Fished a variety of areas including open bay shorelines, exposed reefs and marsh.










Reds love some Crack fly.










Sure was nice to get a couple hours on the bow for a change. Thanks Thomas.


----------



## YAKNTX (Jun 6, 2010)

Nice pictures and fish


----------



## Joe. T. (Jun 7, 2008)

that crack fly is the sheeezzilllll i cant get enough of it.im still tying it a little different but the same color combo i got from you in the TKF swap.


----------



## let's go (Nov 14, 2005)

It's kind of like a Clouser I guess, just a style type more than a specific recipe. Andy designed it and showed it to me a while back. I tie mine different than his, but not enough so that I'd call it something else. I've seen five or six versions. The dang thing just works.


----------



## Dawg (Oct 4, 2010)

awesome pics & report.


----------



## MarkA70 (May 3, 2011)

Red Fish Crack Fly, could ya post a picture of said fly?


----------



## flyfishingmike (Nov 26, 2010)

Good report. Gotta luv the pictures. Tell us more about the crack fly


----------



## TxAdam (Jun 28, 2007)

Nicely done, Captains! Hope to get out there with you guys pretty soon.

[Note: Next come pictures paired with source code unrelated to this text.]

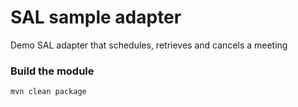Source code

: # SAL sample adapter

Demo SAL adapter that schedules, retrieves and cancels a meeting

### Build the module
`mvn clean package`

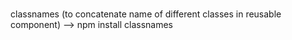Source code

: # 
classnames (to concatenate name of different classes in reusable component)
--> npm install classnames

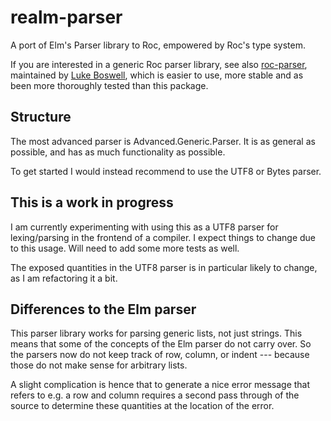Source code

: # realm-parser
A port of Elm's Parser library to Roc, empowered by Roc's type system.

If you are interested in a generic Roc parser library, see also [roc-parser](https://github.com/lukewilliamboswell/roc-parser), maintained by [Luke Boswell](https://github.com/lukewilliamboswell), which is easier to use, more stable and as been more thoroughly tested than this package.

## Structure
The most advanced parser is Advanced.Generic.Parser. It is as general as possible, and has as much functionality as possible.

To get started I would instead recommend to use the UTF8 or Bytes parser.

## This is a work in progress
I am currently experimenting with using this as a UTF8 parser for lexing/parsing in the frontend of a compiler. I expect things to change due to this usage. Will need to add some more tests as well.

The exposed quantities in the UTF8 parser is in particular likely to change, as I am refactoring it a bit.

## Differences to the Elm parser
This parser library works for parsing generic lists, not just strings. This means that some of the concepts of the Elm parser do not carry over. So the parsers now do not keep track of row, column, or indent --- because those do not make sense for arbitrary lists.

A slight complication is hence that to generate a nice error message that refers to e.g. a row and column requires a second pass through of the source to determine these quantities at the location of the error.
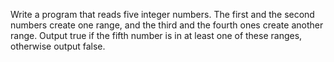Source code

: Write a program that reads five integer numbers. The first and the second numbers create one range, and the third and the fourth ones create another range. Output true if the fifth number is in at least one of these ranges, otherwise output false.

Tell us some more about this Redfish Crack you speak of. Would love to see some pics...a potential new Bugg design, perhaps???


----------



## Joe. T. (Jun 7, 2008)

this one i got in the swap .this color combo has work great for me .everything from hardheads to sheeps.i tie mine with a standard #4 hook,eyes optional char thread,tan craft fur,orange marabou,olive brush, sili legs,weed guard .very simple


----------



## MarkA70 (May 3, 2011)

Thanks You for picture and instructions!


----------



## let's go (Nov 14, 2005)

i don't have any good pics of mine, but these were tied by a buddy. Like I said earlier, it's more of a general style than a specific recipe. I like it because it is simple to tie and it works. I tie it in all different color combinations, with or without weight, thicker and thinner.










Got this lil guy on the crack fly Monday morning.










...by casting into something like this


----------



## Joe. T. (Jun 7, 2008)

that is your tie on the other page ite the one i recieved from you in the swap on tkf. im gonna post post the one i tie as soon as i tie some more lol.


----------



## Joe. T. (Jun 7, 2008)

this one has been working great for me lately


----------